**WORK TO BE COMPLETED**
Among these records, which lines include "Defender"? Copy them out.

**INFORMATION GIVEN**
****
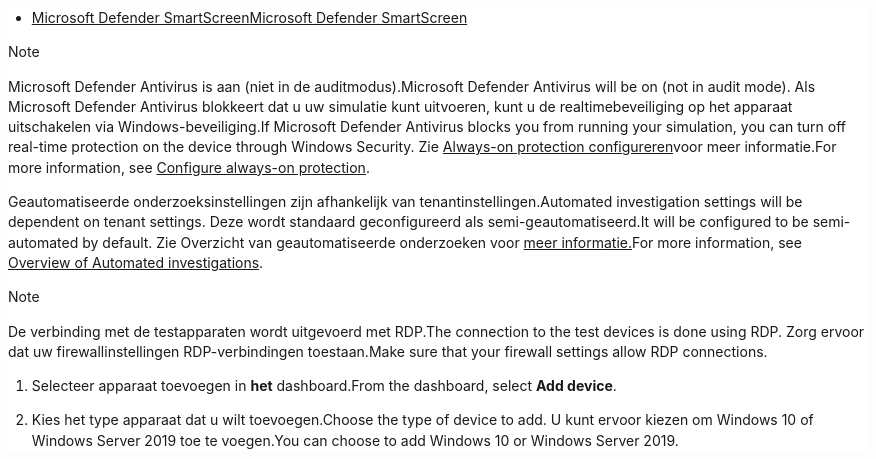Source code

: - [<span data-ttu-id="53d7a-176">Microsoft Defender SmartScreen</span><span class="sxs-lookup"><span data-stu-id="53d7a-176">Microsoft Defender SmartScreen</span></span>](https://docs.microsoft.com/windows/security/threat-protection/windows-defender-smartscreen/windows-defender-smartscreen-overview)

>[!NOTE]
> <span data-ttu-id="53d7a-177">Microsoft Defender Antivirus is aan (niet in de auditmodus).</span><span class="sxs-lookup"><span data-stu-id="53d7a-177">Microsoft Defender Antivirus will be on (not in audit mode).</span></span> <span data-ttu-id="53d7a-178">Als Microsoft Defender Antivirus blokkeert dat u uw simulatie kunt uitvoeren, kunt u de realtimebeveiliging op het apparaat uitschakelen via Windows-beveiliging.</span><span class="sxs-lookup"><span data-stu-id="53d7a-178">If Microsoft Defender Antivirus blocks you from running your simulation, you can turn off real-time protection on the device through Windows Security.</span></span> <span data-ttu-id="53d7a-179">Zie [Always-on protection configureren](https://docs.microsoft.com/windows/security/threat-protection/microsoft-defender-antivirus/configure-real-time-protection-microsoft-defender-antivirus)voor meer informatie.</span><span class="sxs-lookup"><span data-stu-id="53d7a-179">For more information, see [Configure always-on protection](https://docs.microsoft.com/windows/security/threat-protection/microsoft-defender-antivirus/configure-real-time-protection-microsoft-defender-antivirus).</span></span>

<span data-ttu-id="53d7a-180">Geautomatiseerde onderzoeksinstellingen zijn afhankelijk van tenantinstellingen.</span><span class="sxs-lookup"><span data-stu-id="53d7a-180">Automated investigation settings will be dependent on tenant settings.</span></span> <span data-ttu-id="53d7a-181">Deze wordt standaard geconfigureerd als semi-geautomatiseerd.</span><span class="sxs-lookup"><span data-stu-id="53d7a-181">It will be configured to be semi-automated by default.</span></span> <span data-ttu-id="53d7a-182">Zie Overzicht van geautomatiseerde onderzoeken voor [meer informatie.](automated-investigations.md)</span><span class="sxs-lookup"><span data-stu-id="53d7a-182">For more information, see [Overview of Automated investigations](automated-investigations.md).</span></span>

>[!NOTE]
><span data-ttu-id="53d7a-183">De verbinding met de testapparaten wordt uitgevoerd met RDP.</span><span class="sxs-lookup"><span data-stu-id="53d7a-183">The connection to the test devices is done using RDP.</span></span> <span data-ttu-id="53d7a-184">Zorg ervoor dat uw firewallinstellingen RDP-verbindingen toestaan.</span><span class="sxs-lookup"><span data-stu-id="53d7a-184">Make sure that your firewall settings allow RDP connections.</span></span>

1. <span data-ttu-id="53d7a-185">Selecteer apparaat toevoegen in **het** dashboard.</span><span class="sxs-lookup"><span data-stu-id="53d7a-185">From the dashboard, select **Add device**.</span></span> 

2. <span data-ttu-id="53d7a-186">Kies het type apparaat dat u wilt toevoegen.</span><span class="sxs-lookup"><span data-stu-id="53d7a-186">Choose the type of device to add.</span></span> <span data-ttu-id="53d7a-187">U kunt ervoor kiezen om Windows 10 of Windows Server 2019 toe te voegen.</span><span class="sxs-lookup"><span data-stu-id="53d7a-187">You can choose to add Windows 10 or Windows Server 2019.</span></span>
****
**ANSWER TO THE EXERCISE**
: - [<span data-ttu-id="53d7a-176">Microsoft Defender SmartScreen</span><span class="sxs-lookup"><span data-stu-id="53d7a-176">Microsoft Defender SmartScreen</span></span>](https://docs.microsoft.com/windows/security/threat-protection/windows-defender-smartscreen/windows-defender-smartscreen-overview)
> <span data-ttu-id="53d7a-177">Microsoft Defender Antivirus is aan (niet in de auditmodus).</span><span class="sxs-lookup"><span data-stu-id="53d7a-177">Microsoft Defender Antivirus will be on (not in audit mode).</span></span> <span data-ttu-id="53d7a-178">Als Microsoft Defender Antivirus blokkeert dat u uw simulatie kunt uitvoeren, kunt u de realtimebeveiliging op het apparaat uitschakelen via Windows-beveiliging.</span><span class="sxs-lookup"><span data-stu-id="53d7a-178">If Microsoft Defender Antivirus blocks you from running your simulation, you can turn off real-time protection on the device through Windows Security.</span></span> <span data-ttu-id="53d7a-179">Zie [Always-on protection configureren](https://docs.microsoft.com/windows/security/threat-protection/microsoft-defender-antivirus/configure-real-time-protection-microsoft-defender-antivirus)voor meer informatie.</span><span class="sxs-lookup"><span data-stu-id="53d7a-179">For more information, see [Configure always-on protection](https://docs.microsoft.com/windows/security/threat-protection/microsoft-defender-antivirus/configure-real-time-protection-microsoft-defender-antivirus).</span></span>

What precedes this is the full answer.